COMPRENSIÓN LECTORA:
a - Responde estas preguntas con base en el texto sobre México como supuesto estado fallido:
(i) ¿Junto con qué otro país menciona el Comando de las Fuerzas Conjuntas a México como posible caso de colapso?
(ii) ¿En qué fecha se produjo la alternancia, según el texto?
(iii) ¿Cuántos años duró el sistema político que liquidó la joven democracia mexicana?
b - Continúa el texto sobre México como supuesto estado fallido a partir de su última oración.

FRAGMENTO DEL TEXTO:
------------------------------------------------------------

Las visiones distorsionadas de Estados Unidos suelen ser muy costosas, especialmente para los latinoamericanos. El viaje de Hillary Clinton a México esta semana es una buena oportunidad para examinar la más reciente distorsión sobre México: la de verlo como un país que es ya, o está a punto de ser, un “estado fallido”.

La noción parece haberse generalizado. El Comando de las Fuerzas Conjuntas emitió un reciente comunicado en el sentido de que México -junto con Pakistán- podría estar en peligro de un colapso. El presidente Obama está considerando el envío de tropas de la Guardia Nacional a la frontera para detener el flujo de drogas y violencia a los Estados Unidos. La idea de que México está desmoronándose es ya común en los medios de comunicación estadounidenses, para no hablar de los americanos que uno encuentra casualmente y que a la primera insinuación preguntan si México se deshará en pedazos.

Nada de eso ocurrirá, por supuesto. Conviene hacer el rápido inventario de los problemas que no tenemos. México es un estado tolerante y laico, sin las tensiones religiosas de Pakistán o Iraq; una sociedad inclusiva, sin los conflictos raciales de los Balcanes; un país sin los irredentismos nacionales o regionales de Medio Oriente. En México, los movimientos guerrilleros nunca han puesto en verdadero peligro al estado, como sí ocurre en Colombia.

Lo más importante, nuestra joven democracia liquidó un sistema político que duró setenta años. Con todos sus defectos, aquel sistema jamás alcanzó, ni remotamente, los perfiles de una dictadura absoluta como la de Mugabe, ni siquiera la de Chávez. La continuidad institucional en México no tiene precedente en la región. Se decía, con razón, que el PRI era una monarquía con formas republicanas, pero la crítica dejó de ser válida el 2 de julio de 2000, cuando se produjo la alternancia. A partir de entonces, el poder se ha desconcentrado, hay un federalismo efectivo, plena división de poderes, genuina libertad de expresión y una lucha entre partidos de derecha, centro e izquierda que representan opciones políticas reales. Existe también un Instituto Federal Electoral autónomo y una Ley de Transparencia para el combate a la corrupción.

------------------------------------------------------------

DATOS PARA REVISAR:
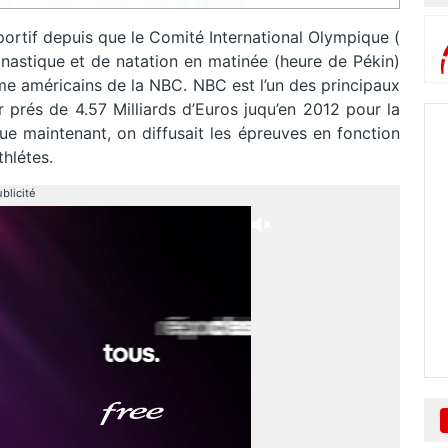
tif depuis que le Comité International Olympique (
astique et de natation en matinée (heure de Pékin)
me américains de la NBC. NBC est l’un des principaux
r prés de 4.57 Milliards d’Euros juqu’en 2012 pour la
ue maintenant, on diffusait les épreuves en fonction
thlétes.
blicité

------------------------------------------------------------

RESPUESTAS ESCRITAS:
a -
(i) El comunicado menciona a México junto con Pakistán.
(ii) La alternancia se produjo el 2 de julio de 2000.
(iii) Ese sistema político duró setenta años.

b -
En México las instituciones funcionan: el Ejército se subordina (ahora y desde hace tiempo) al control civil de la presidencia; la Iglesia sigue representando una fuerza cohesiva; hay una poderosa clase empresarial que no se está mudando a Miami, fuertes sindicatos, buenas universidades, importantes empresas públicas, programas sociales que cumplen razonablemente sus objetivos.

Gracias a todo ello, México ha mostrado una notable capacidad para salir de las varias crisis que hemos tenido, entre ellas la represión del movimiento estudiantil en 1968; la devaluación de 1976; la crisis económica de 1982; el triple desastre de 1994 (la guerrilla zapatista, el crimen del candidato del PRI y el devastador derrumbe del peso); y el grave conflicto postelectoral en 2006. Todas las hemos superado y de todas hemos extraído lecciones pertinentes. Entendimos la necesidad de descentralizar y diversificar la economía, y firmamos el Tratado de Libre Comercio. Las controversias electorales y la amenaza de la violencia política condujeron a un acuerdo nacional que desembocó en una transición democrática, ordenada y pacífica.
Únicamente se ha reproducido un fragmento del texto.